Job -> Across the listing below, how many lines include the word "séance"? The answer is that number, with nothing added.

◆ ◆ ◆ ◆ ◆

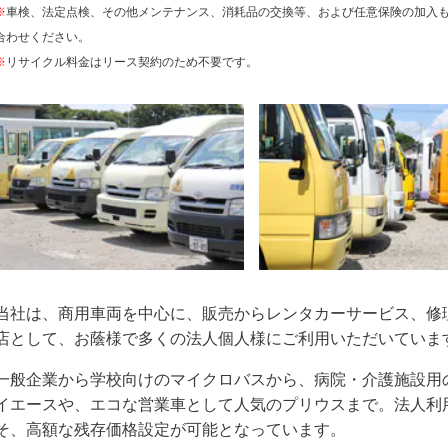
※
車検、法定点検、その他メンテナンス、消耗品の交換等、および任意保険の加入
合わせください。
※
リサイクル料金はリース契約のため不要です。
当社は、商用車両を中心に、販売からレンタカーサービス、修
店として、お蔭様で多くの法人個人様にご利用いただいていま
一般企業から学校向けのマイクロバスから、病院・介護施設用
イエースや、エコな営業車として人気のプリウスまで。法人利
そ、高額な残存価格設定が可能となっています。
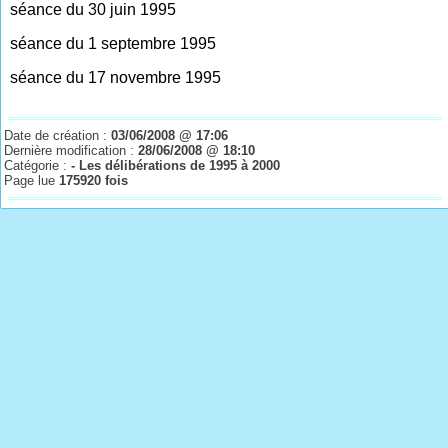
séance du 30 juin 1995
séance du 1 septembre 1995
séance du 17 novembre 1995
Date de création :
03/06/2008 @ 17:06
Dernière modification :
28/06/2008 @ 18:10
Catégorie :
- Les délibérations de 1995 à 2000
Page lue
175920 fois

◆ ◆ ◆ ◆ ◆

Answer to this exercise -> 3